Data supplied:
================================

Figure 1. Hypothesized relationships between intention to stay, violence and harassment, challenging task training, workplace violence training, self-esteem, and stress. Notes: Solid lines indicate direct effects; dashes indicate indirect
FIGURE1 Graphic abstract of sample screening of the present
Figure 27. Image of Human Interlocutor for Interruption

================================

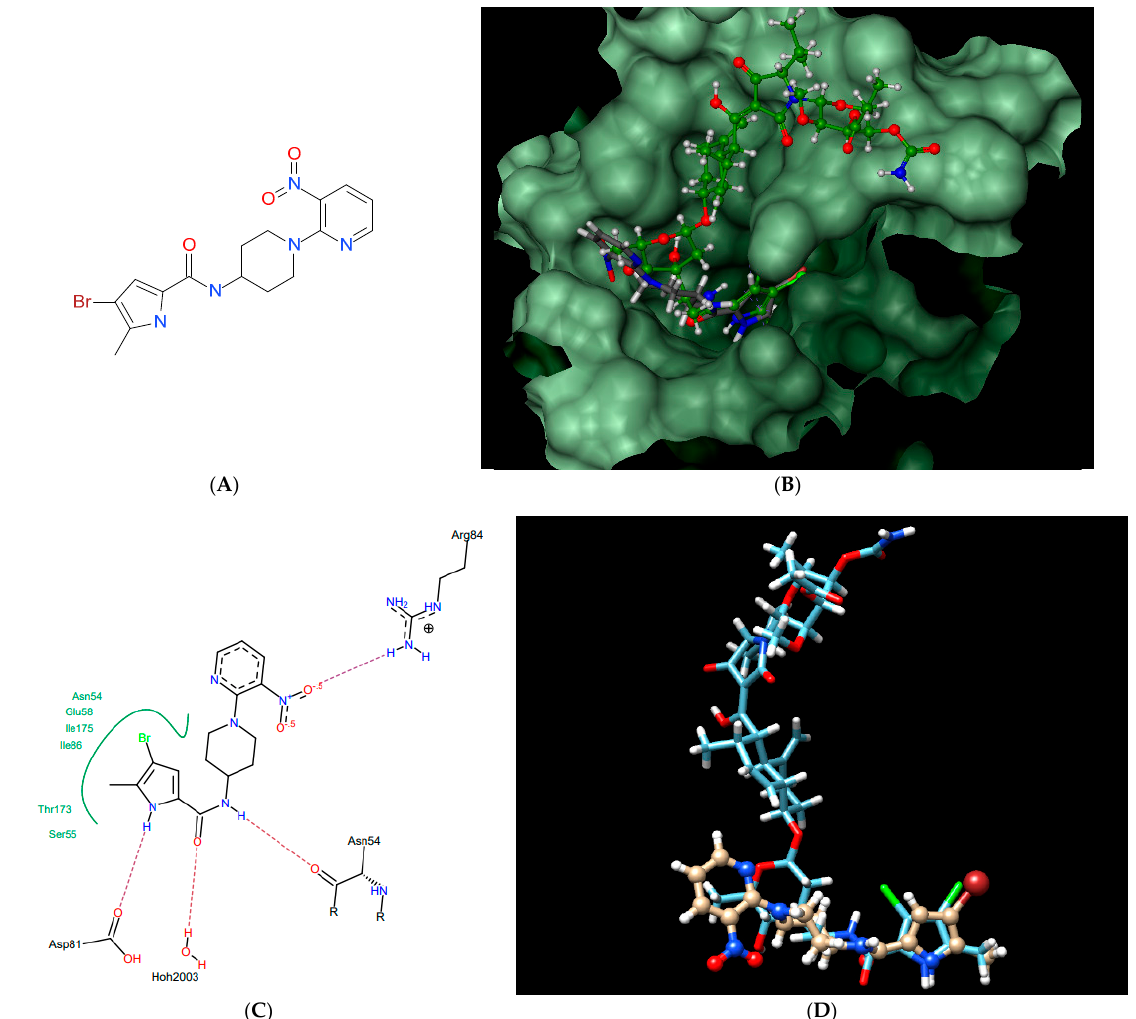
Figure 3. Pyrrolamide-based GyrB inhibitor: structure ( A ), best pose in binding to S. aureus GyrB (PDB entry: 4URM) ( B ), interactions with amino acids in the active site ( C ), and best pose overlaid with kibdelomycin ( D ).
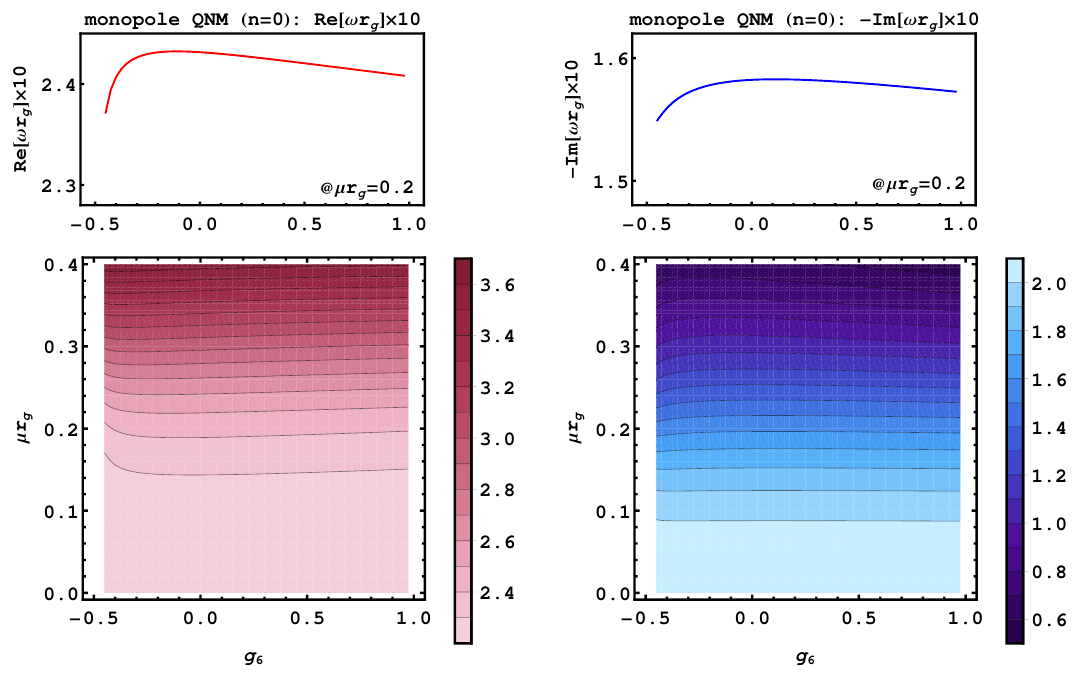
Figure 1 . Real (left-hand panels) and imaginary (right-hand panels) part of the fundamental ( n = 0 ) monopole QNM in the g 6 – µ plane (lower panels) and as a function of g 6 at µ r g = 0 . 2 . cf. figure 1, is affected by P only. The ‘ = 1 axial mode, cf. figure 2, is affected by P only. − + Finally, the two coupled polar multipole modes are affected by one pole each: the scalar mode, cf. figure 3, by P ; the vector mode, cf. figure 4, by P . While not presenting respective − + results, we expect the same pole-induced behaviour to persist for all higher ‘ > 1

================================

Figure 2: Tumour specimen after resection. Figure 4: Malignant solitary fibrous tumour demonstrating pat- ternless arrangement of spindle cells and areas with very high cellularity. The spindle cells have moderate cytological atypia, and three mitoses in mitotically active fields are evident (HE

================================

Task brief:
Filter by the word "active": copy every line of the data that holds it.

Answer section:
Figure 3. Pyrrolamide-based GyrB inhibitor: structure ( A ), best pose in binding to S. aureus GyrB (PDB entry: 4URM) ( B ), interactions with amino acids in the active site ( C ), and best pose overlaid with kibdelomycin ( D ).
Figure 2: Tumour specimen after resection. Figure 4: Malignant solitary fibrous tumour demonstrating pat- ternless arrangement of spindle cells and areas with very high cellularity. The spindle cells have moderate cytological atypia, and three mitoses in mitotically active fields are evident (HE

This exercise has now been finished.